**Questions to answer:**
• 1. For each statement below, say yes or no as to whether it agrees with the passage on Windows 8.1 commands and dialog boxes, and quote the words from the passage that decide it. (a) Internet Explorer has arrow buttons in its lower corners. (b) Quicken 2015 relies heavily on command icons. (c) Option buttons are also known as radio buttons.
• 2. Carry on the passage on Windows 8.1 commands and dialog boxes, starting right after its last sentence.

**Excerpt to read:**
___
Let me make one other point about choosing commands in the Windows 8.1 environment. Windows 8.1, as the screen shots in this book show, makes your computing experience as visual and graphical as possible. Accordingly, if Windows 8.1 or a program designed for Windows 8.1 can replace a boring old menu command with a clickable picture or icon, that’s how it appears.
The Internet Explorer program does this visualization quite a bit. I’m not going to show you a picture of this program here in the pages of this book, but if you start the Internet Explorer program, you can see (in the lower right and left corners) buttons with arrows that point left and right. And if you click one of these buttons, you move to the last web page you were viewing or the next web page you just moved back from. Quicken 2015 doesn’t make fetishlike use of command icons. But if you poke around Windows 8.1 much — or if you work with other Microsoft programs, such as Internet Explorer — you’ll see what I mean. Oh, baby, will you see what I mean.
Windows 8.1 (and Windows programs like Quicken) uses a special type of window, called a dialog box, to communicate with you. In fact, after you choose a command, Windows 8.1 and application programs often display a dialog box to get the information they need to carry out the command.
Dialog boxes have these unique design elements: text boxes, check boxes, tabs, option buttons (also called radio buttons), command buttons, and list boxes.
Text boxes provide spaces in which you can enter text. To see what a text box looks like (and I’m assuming that you’ve still got Quicken running), choose the Edit⇒Find command. Quicken, responding nicely to your deft touch, displays the Quicken Find dialog box (shown in Figure A-5). The text box is the box to the left of the button labeled Find and in the figure shows the date 6/30/2014.
___
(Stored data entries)
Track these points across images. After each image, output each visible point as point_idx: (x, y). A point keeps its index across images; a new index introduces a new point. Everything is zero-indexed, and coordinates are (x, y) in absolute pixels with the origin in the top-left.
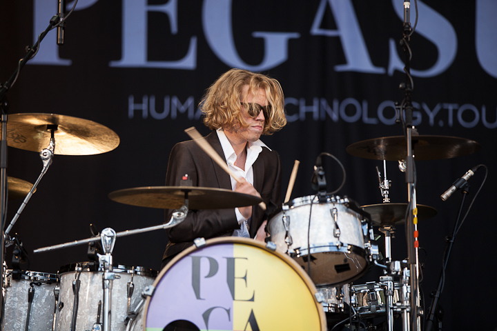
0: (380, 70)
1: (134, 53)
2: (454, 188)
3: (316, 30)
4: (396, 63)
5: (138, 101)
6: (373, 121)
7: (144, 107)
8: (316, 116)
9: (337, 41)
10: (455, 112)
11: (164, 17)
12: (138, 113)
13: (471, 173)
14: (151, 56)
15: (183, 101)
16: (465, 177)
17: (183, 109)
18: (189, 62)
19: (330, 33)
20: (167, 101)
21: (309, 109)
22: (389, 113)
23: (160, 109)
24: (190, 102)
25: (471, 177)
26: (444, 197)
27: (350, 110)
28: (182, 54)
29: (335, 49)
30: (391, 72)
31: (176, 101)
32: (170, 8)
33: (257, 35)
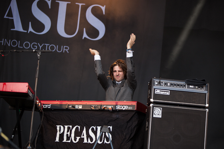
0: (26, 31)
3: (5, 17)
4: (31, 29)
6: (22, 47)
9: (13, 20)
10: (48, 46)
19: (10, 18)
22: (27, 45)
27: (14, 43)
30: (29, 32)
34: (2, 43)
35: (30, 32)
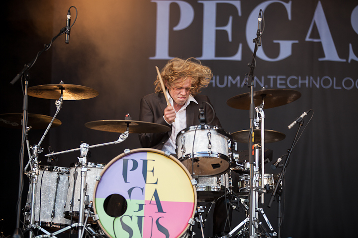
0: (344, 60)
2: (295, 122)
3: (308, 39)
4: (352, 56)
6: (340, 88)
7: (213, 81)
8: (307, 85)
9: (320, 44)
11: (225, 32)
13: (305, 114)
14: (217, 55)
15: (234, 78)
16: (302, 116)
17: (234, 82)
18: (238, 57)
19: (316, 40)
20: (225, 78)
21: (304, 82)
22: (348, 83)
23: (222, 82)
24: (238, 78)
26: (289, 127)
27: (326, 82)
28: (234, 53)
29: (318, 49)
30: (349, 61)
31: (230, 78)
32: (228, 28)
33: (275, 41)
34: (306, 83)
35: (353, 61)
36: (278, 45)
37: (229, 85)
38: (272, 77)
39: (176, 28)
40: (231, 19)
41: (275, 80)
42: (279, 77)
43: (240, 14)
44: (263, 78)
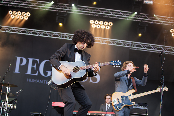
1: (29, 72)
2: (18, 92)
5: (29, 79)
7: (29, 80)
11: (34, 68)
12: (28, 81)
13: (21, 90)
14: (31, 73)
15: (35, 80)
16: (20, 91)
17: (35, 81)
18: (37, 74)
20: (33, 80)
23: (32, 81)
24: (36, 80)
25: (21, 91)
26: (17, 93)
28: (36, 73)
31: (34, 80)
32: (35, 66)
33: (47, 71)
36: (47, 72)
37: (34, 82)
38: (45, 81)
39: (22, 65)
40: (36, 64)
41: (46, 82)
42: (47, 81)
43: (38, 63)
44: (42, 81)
___
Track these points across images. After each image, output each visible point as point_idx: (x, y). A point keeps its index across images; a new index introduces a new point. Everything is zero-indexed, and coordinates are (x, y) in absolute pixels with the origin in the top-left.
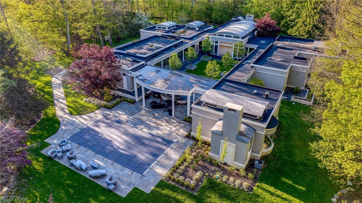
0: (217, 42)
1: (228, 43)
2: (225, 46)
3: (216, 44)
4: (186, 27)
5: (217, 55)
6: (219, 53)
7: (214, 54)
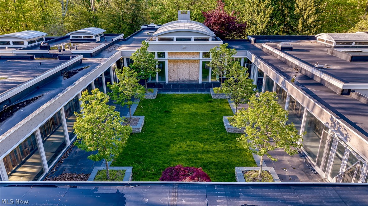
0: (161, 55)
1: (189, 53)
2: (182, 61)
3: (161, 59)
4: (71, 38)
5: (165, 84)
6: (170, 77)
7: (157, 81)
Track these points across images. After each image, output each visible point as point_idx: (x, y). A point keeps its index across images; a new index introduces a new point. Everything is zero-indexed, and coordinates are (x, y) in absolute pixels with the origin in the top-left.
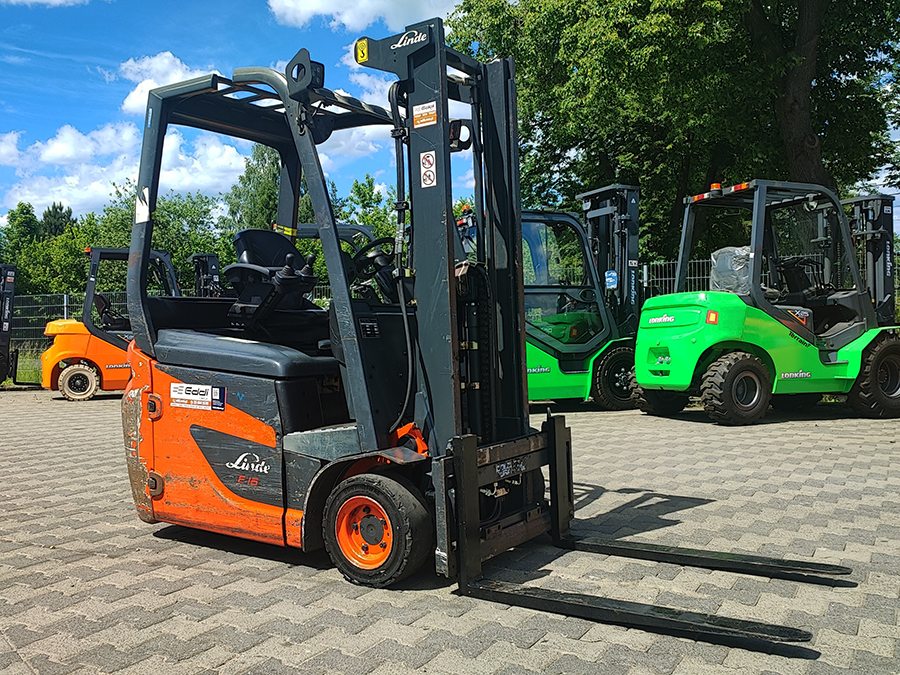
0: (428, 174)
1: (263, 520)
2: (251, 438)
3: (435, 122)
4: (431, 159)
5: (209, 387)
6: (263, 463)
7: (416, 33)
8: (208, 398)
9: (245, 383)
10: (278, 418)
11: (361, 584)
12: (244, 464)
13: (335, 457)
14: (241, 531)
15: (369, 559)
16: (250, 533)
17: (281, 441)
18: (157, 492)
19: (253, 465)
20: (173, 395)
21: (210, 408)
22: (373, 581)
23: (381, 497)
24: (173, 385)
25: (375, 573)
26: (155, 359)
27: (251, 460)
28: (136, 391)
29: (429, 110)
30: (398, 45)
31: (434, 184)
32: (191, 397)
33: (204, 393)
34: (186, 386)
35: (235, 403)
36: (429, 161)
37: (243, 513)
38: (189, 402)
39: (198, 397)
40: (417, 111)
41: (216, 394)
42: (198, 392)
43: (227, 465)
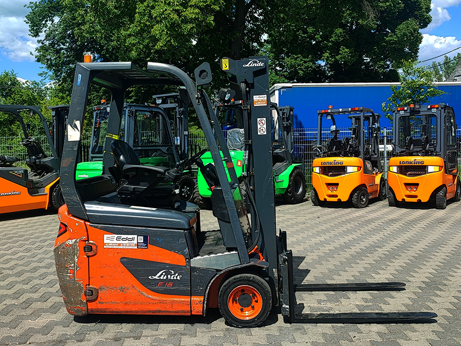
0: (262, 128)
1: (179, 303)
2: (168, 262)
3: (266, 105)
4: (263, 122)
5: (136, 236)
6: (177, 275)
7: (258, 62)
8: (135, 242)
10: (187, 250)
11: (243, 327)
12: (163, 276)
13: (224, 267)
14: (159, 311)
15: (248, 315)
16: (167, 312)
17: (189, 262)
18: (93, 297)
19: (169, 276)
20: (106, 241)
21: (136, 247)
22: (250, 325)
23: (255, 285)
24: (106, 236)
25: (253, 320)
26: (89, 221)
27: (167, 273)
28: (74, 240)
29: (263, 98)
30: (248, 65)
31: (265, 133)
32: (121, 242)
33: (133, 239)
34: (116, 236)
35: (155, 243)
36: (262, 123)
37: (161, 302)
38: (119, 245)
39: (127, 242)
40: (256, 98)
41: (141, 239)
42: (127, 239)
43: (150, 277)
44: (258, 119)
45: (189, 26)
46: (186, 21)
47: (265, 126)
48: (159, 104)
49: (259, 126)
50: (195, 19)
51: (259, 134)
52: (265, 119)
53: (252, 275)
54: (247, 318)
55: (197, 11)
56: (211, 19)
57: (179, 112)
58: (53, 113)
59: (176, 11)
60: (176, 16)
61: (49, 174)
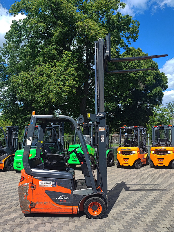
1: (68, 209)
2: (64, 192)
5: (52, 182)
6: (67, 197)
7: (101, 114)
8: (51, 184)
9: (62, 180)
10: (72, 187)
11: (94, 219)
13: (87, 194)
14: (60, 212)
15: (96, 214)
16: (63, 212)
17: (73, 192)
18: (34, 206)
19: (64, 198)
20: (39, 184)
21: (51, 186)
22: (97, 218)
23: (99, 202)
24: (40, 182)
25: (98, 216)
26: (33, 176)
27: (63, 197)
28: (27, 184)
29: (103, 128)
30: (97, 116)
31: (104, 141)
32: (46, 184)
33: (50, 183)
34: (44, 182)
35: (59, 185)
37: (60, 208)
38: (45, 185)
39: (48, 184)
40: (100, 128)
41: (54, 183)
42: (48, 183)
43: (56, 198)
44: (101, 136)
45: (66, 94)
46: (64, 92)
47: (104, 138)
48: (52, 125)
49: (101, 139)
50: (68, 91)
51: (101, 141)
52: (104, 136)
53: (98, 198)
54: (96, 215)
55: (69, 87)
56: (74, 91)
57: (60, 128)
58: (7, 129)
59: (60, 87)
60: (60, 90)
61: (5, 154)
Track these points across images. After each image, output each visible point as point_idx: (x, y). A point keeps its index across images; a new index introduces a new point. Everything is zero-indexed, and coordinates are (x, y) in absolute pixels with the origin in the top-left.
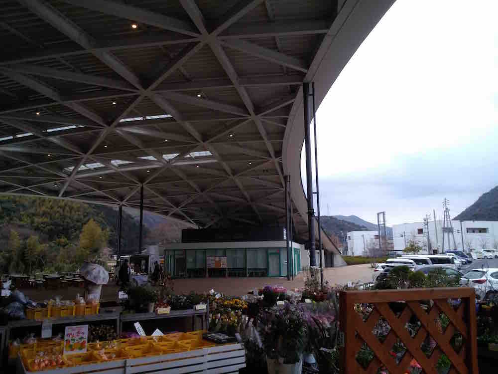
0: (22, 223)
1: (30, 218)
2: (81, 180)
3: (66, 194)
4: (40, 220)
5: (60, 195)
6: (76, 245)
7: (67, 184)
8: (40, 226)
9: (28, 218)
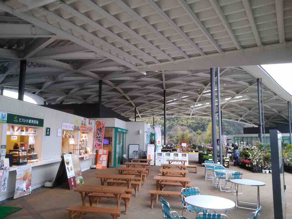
___
**Answers by item number:**
• 1.
(a) Yes: "you can see (in the lower right and left corners) buttons with arrows that point left and right"
(b) No: "Quicken 2015 doesn’t make fetishlike use of command icons."
(c) Yes: "option buttons (also called radio buttons)"

• 2.
If the selection cursor — the flashing line or outline that selects the active element of a dialog box — isn’t already in the text box, you need to move it there by clicking in the text box. Then type the text. If this “active element” mumbo-jumbo seems too technical, just press Tab a bunch of times and watch the dialog box. See that thing that moves around from box to button to box? It selects the active element.
You can move the selection cursor in several ways:
If you make a typing mistake in the text box, press the Backspace key to erase incorrect characters. Other editing tricks are available, but I don’t describe them here. (After all, this chapter is just a quick-and-dirty overview of Windows 8.1.)
You also can move the insertion bar — the vertical line that shows where your type gets placed — by using the left- and right-arrow keys. The left-arrow key moves the insertion bar one character to the left without deleting any characters. The right-arrow key moves the insertion bar one character to the right without deleting any characters.
Check boxes work like on–off switches. A check box is “on” if the box is selected with a check mark. A check box is “off” if the box is empty. Figure A-5, earlier in this appendix, shows the Search Backwards check box turned on.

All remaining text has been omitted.